9. Jika uterus tidak berkontraksi dalam waktu 1 sampai 2 menit, segera
rujuk ibu karena ini merupakan bukan atonia uteri sederhana. Ibu
membutuhkan tindakan gawatdarurat di fasilitas kesehatan rujukan yang
mampu melakukan tindakan operasi dan transfusi darah.

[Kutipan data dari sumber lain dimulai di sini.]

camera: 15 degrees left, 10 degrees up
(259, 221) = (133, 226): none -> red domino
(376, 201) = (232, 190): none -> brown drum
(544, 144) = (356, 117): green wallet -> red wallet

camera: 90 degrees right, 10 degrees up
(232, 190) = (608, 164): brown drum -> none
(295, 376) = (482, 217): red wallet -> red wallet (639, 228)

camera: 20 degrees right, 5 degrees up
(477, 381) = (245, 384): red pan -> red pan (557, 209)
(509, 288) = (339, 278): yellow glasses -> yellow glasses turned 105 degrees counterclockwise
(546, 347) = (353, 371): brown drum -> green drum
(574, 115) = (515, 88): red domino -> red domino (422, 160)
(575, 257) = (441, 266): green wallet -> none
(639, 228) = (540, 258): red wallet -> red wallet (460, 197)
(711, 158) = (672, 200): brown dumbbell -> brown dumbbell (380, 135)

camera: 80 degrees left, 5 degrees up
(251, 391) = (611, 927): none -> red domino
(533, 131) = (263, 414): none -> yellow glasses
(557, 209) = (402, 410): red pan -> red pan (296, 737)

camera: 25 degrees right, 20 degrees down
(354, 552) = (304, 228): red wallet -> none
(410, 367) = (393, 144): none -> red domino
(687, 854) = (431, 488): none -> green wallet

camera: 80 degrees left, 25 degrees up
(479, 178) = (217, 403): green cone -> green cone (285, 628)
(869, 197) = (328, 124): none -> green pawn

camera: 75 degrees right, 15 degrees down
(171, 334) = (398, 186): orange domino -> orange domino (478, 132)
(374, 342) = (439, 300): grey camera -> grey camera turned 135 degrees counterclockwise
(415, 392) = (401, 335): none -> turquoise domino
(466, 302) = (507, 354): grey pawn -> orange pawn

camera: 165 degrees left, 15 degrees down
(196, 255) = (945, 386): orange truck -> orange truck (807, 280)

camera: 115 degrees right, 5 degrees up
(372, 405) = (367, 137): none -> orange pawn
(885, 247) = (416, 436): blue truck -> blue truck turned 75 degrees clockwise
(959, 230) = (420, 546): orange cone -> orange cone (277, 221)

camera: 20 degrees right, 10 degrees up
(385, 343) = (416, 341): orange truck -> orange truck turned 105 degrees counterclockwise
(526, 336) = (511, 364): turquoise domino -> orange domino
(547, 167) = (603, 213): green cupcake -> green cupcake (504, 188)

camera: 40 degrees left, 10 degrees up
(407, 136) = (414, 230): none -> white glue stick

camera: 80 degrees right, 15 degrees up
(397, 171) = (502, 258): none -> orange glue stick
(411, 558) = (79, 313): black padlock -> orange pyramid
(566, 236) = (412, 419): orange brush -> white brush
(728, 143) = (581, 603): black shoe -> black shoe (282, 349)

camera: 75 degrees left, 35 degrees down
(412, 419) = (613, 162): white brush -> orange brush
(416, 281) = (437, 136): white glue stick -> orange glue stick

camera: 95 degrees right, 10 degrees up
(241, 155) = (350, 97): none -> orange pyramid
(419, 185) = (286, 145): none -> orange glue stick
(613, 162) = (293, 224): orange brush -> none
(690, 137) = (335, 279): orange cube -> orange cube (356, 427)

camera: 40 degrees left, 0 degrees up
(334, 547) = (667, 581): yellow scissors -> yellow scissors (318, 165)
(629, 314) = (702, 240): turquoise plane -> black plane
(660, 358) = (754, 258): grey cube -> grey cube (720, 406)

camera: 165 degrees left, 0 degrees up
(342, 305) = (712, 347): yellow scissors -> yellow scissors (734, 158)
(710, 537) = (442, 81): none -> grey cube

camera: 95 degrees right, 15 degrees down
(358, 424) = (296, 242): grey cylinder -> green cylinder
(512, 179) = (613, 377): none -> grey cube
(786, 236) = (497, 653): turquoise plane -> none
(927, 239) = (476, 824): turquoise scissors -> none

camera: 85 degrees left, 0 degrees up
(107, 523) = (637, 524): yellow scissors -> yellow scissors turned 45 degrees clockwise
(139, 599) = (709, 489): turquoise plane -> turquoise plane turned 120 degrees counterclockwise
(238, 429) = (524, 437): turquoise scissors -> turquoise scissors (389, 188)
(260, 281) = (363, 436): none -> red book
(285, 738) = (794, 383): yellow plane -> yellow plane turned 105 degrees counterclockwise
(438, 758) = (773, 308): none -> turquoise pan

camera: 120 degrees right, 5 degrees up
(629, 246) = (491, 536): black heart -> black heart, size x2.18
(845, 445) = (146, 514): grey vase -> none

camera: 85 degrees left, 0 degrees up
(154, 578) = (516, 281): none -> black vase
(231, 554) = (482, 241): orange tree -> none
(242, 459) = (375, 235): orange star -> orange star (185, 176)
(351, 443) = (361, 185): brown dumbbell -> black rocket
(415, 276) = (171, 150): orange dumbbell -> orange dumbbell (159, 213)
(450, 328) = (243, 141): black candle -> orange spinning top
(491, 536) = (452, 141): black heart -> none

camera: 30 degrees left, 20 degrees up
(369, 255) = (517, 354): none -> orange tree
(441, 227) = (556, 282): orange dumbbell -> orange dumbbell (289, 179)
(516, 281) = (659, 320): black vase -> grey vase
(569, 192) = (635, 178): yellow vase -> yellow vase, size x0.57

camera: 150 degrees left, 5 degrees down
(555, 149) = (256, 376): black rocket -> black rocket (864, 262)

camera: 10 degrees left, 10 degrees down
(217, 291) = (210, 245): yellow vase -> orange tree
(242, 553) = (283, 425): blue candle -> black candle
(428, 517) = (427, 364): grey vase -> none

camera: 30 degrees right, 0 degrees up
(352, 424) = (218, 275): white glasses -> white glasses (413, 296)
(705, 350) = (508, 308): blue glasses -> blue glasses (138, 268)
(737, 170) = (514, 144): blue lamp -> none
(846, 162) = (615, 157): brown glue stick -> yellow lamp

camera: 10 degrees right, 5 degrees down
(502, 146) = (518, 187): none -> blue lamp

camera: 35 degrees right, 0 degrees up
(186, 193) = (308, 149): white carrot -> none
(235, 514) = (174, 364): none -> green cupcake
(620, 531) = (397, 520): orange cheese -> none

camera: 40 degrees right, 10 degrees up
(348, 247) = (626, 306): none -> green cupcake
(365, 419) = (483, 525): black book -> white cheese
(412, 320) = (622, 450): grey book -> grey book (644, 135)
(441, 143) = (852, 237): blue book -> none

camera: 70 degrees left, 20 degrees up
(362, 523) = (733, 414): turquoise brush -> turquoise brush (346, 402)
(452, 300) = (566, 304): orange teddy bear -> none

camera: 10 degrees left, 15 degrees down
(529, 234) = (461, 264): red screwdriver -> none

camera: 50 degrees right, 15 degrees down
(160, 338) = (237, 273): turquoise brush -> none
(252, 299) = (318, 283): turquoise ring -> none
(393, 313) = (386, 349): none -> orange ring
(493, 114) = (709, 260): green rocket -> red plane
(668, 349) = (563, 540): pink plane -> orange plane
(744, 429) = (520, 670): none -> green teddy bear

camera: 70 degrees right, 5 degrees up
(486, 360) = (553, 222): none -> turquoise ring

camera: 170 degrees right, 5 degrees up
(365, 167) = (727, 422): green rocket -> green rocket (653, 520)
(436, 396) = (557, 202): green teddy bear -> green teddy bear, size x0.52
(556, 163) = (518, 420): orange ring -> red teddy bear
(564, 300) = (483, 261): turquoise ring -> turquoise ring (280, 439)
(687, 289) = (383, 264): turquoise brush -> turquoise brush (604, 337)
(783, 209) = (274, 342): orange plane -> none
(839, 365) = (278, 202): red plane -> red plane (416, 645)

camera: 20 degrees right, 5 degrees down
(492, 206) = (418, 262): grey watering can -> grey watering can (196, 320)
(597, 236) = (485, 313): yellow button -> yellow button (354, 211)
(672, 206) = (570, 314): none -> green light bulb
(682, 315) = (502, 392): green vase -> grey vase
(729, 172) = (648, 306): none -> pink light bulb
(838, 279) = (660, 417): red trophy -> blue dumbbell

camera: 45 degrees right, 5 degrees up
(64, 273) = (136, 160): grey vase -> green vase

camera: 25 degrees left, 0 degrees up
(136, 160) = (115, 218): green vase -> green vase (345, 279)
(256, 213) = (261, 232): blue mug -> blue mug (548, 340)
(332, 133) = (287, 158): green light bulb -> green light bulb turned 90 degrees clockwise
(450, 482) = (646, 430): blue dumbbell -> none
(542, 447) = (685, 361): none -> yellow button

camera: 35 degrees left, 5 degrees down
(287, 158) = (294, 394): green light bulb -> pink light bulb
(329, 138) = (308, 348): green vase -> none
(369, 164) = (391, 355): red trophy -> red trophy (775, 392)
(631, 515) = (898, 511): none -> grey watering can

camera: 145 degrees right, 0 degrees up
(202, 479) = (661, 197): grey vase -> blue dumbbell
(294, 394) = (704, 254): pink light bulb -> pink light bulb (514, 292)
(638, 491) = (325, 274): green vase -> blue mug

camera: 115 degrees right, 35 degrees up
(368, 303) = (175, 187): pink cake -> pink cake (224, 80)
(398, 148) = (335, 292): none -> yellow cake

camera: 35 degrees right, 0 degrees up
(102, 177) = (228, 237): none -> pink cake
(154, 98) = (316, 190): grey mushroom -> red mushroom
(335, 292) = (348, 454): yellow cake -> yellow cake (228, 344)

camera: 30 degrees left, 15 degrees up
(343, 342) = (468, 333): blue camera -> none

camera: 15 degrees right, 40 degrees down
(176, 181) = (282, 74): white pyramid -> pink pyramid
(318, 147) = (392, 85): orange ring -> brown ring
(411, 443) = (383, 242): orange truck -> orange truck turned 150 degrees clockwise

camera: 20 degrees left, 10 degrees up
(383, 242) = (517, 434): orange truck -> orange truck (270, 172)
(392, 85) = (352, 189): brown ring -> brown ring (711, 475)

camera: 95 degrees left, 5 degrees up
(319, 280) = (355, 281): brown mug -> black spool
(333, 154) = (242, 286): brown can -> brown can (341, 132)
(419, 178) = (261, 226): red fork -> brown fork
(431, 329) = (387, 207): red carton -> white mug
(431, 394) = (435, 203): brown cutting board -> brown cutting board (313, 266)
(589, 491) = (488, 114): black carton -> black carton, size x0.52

10.Sambil membawa ibu ke tempat rujukan, teruskan tindakan KBI dan
infus cairan hingga ibu tiba di tempat rujukan. Infus 500 ml pertama
dihabiskan dalam waktu 10 menit.Berikan tambahan 500 ml/jam hingga
tiba di tempat rujukan atau hingga jumlah cairan yang diinfuskan
mencapai 1,5 L dan kemudian lanjutkan dalam jumlah 125cc/jam. Jika
cairan infus tidak cukup, infuskan 500 ml (botol kedua) cairan infus
dengan tetesan sedang dan ditambah dengan pemberian cairan secara oral
untuk rehidrasi.

Tanda dan gejala atonia uteri


1) Perdarahan pervaginam Perdarahan yang sangat banyak dan darah tidak
merembes. Peristiwa sering terjadi pada kondisi ini adalah darah keluar
disertai gumpalan disebabkan tromboplastin sudah tidak mampu lagi
sebagai anti pembeku darah
2) Konsistensi rahim lunak Gejala ini merupakan gejala terpenting/khas
atonia dan yang membedakan atonia dengan penyebab perdarahan yang
lainnya 3)
3) Fundus uteri naik
4) Terdapat tanda-tanda syok
 Nadi cepat dan lemah (110 kali/ menit atau lebih)  
 Tekanan darah sangat rendah : tekanan sistolik < 90 mmHg
 Pucat
 Keriangat/ kulit terasa dingin dan lembap
 Pernafasan cepat frekuensi30 kali/ menit atau lebih
Gelisah, binggung atau kehilangan kesadaran g.